Segment Start: TASK DATA
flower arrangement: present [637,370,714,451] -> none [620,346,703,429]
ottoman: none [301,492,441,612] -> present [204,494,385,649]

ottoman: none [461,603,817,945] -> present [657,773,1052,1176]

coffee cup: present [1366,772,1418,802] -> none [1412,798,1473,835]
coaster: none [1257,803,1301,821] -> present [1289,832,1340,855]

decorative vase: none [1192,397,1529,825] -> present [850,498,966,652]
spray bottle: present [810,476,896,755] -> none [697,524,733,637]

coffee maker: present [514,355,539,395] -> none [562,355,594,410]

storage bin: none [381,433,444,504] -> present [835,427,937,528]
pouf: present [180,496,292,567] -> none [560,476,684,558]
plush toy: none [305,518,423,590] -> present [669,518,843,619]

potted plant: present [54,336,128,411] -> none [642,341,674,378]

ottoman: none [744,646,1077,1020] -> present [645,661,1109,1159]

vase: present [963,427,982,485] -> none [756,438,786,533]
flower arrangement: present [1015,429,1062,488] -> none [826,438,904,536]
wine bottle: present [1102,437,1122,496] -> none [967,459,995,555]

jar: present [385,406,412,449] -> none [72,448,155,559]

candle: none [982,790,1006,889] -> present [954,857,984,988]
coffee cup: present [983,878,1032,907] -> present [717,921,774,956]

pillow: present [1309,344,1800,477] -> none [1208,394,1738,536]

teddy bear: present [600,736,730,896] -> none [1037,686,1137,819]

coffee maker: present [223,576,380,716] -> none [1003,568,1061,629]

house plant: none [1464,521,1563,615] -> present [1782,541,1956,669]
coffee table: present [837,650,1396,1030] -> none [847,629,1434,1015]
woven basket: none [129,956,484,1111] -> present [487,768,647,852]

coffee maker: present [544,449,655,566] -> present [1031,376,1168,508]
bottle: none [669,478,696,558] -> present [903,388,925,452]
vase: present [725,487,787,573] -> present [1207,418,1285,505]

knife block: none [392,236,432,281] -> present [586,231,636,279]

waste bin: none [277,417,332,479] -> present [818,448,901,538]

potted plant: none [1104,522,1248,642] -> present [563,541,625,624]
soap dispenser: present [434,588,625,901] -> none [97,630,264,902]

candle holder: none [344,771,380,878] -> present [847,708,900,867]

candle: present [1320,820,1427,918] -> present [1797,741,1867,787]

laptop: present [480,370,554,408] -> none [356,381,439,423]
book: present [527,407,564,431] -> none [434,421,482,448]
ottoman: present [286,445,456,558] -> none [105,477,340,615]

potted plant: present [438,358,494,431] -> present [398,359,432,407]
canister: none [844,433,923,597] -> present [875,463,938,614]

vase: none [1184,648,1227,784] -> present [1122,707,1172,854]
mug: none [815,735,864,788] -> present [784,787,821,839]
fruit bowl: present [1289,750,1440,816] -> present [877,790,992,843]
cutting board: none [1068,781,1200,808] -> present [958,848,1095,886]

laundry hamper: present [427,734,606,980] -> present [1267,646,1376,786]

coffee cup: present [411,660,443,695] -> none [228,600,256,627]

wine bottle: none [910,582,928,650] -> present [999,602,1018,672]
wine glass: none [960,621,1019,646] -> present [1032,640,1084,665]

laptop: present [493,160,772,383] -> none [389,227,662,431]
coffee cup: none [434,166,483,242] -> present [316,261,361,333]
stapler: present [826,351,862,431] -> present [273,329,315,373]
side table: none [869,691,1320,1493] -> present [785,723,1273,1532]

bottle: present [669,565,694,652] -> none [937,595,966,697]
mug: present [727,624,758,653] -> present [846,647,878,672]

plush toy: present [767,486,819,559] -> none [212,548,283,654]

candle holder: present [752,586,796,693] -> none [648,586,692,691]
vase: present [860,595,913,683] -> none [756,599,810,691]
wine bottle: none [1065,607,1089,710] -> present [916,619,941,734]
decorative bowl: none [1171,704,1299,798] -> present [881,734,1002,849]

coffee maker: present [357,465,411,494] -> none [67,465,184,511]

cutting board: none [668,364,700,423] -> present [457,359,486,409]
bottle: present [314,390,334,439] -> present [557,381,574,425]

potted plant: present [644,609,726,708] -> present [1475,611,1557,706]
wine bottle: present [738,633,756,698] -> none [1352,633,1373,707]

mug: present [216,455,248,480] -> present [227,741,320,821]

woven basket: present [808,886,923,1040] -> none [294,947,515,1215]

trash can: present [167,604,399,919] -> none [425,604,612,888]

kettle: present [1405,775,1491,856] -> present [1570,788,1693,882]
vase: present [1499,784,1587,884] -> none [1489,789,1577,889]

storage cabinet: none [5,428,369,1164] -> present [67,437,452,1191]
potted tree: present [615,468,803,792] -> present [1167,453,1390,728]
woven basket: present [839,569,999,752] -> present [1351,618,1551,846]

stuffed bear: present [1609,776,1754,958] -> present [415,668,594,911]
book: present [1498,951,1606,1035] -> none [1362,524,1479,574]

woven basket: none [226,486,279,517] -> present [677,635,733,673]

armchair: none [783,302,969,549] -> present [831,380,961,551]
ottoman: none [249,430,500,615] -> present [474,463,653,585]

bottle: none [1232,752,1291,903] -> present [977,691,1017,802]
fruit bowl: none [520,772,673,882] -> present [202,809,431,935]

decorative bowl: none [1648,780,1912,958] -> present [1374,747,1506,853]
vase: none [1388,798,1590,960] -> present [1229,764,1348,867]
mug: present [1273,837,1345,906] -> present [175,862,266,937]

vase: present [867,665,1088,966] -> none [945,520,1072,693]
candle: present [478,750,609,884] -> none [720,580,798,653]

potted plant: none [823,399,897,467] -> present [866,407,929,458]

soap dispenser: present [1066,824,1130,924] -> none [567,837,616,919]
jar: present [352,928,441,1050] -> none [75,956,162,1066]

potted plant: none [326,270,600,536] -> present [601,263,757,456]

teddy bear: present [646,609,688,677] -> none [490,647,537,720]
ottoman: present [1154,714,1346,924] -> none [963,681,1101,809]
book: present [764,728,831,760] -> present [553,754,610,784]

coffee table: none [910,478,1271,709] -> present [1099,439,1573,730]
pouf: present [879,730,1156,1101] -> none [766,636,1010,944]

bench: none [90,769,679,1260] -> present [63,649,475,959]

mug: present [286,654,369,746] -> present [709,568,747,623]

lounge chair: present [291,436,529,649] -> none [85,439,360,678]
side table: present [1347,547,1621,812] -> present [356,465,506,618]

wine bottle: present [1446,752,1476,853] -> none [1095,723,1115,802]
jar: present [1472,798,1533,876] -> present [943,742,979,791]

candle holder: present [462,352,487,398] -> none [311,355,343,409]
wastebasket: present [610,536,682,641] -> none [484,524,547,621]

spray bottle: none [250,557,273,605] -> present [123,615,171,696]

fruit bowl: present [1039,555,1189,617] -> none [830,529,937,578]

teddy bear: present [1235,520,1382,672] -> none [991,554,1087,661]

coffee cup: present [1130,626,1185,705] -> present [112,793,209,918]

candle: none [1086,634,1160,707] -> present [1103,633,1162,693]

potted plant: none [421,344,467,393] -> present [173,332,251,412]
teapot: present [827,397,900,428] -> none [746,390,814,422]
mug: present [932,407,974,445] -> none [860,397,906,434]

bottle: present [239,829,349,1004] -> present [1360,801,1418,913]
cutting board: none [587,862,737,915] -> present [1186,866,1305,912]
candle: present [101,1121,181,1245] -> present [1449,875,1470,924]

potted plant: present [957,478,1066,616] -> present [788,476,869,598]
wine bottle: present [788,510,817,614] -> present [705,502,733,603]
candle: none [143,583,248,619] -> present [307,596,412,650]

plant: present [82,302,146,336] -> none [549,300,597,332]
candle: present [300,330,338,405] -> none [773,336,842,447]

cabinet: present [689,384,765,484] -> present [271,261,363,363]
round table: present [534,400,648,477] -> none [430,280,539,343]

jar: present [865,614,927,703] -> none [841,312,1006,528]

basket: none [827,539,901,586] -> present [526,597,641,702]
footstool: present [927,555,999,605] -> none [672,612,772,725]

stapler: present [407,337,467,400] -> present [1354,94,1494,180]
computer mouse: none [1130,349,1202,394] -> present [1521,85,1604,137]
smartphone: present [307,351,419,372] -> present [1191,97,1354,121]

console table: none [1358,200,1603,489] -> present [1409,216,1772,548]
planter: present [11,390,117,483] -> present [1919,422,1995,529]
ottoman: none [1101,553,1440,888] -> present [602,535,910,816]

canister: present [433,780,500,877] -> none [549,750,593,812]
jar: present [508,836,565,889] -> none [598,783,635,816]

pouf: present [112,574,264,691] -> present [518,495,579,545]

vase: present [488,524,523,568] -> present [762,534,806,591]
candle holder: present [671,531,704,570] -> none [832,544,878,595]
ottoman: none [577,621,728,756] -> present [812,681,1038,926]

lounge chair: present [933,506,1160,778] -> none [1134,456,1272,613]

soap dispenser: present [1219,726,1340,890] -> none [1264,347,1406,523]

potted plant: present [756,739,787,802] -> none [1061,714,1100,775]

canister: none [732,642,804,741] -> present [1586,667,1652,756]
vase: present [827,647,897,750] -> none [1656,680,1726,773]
Segment End: TASK DATA
GOAL OF THE EXERCISE –
Could you reproduce exactly the lines of the entries above, from the one with "mug: present [286,654,369,746]" through the one with "jar: present [1472,798,1533,876]", and nothing else?

PROBLEM SOLUTION –
mug: present [286,654,369,746] -> present [709,568,747,623]

lounge chair: present [291,436,529,649] -> none [85,439,360,678]
side table: present [1347,547,1621,812] -> present [356,465,506,618]

wine bottle: present [1446,752,1476,853] -> none [1095,723,1115,802]
jar: present [1472,798,1533,876] -> present [943,742,979,791]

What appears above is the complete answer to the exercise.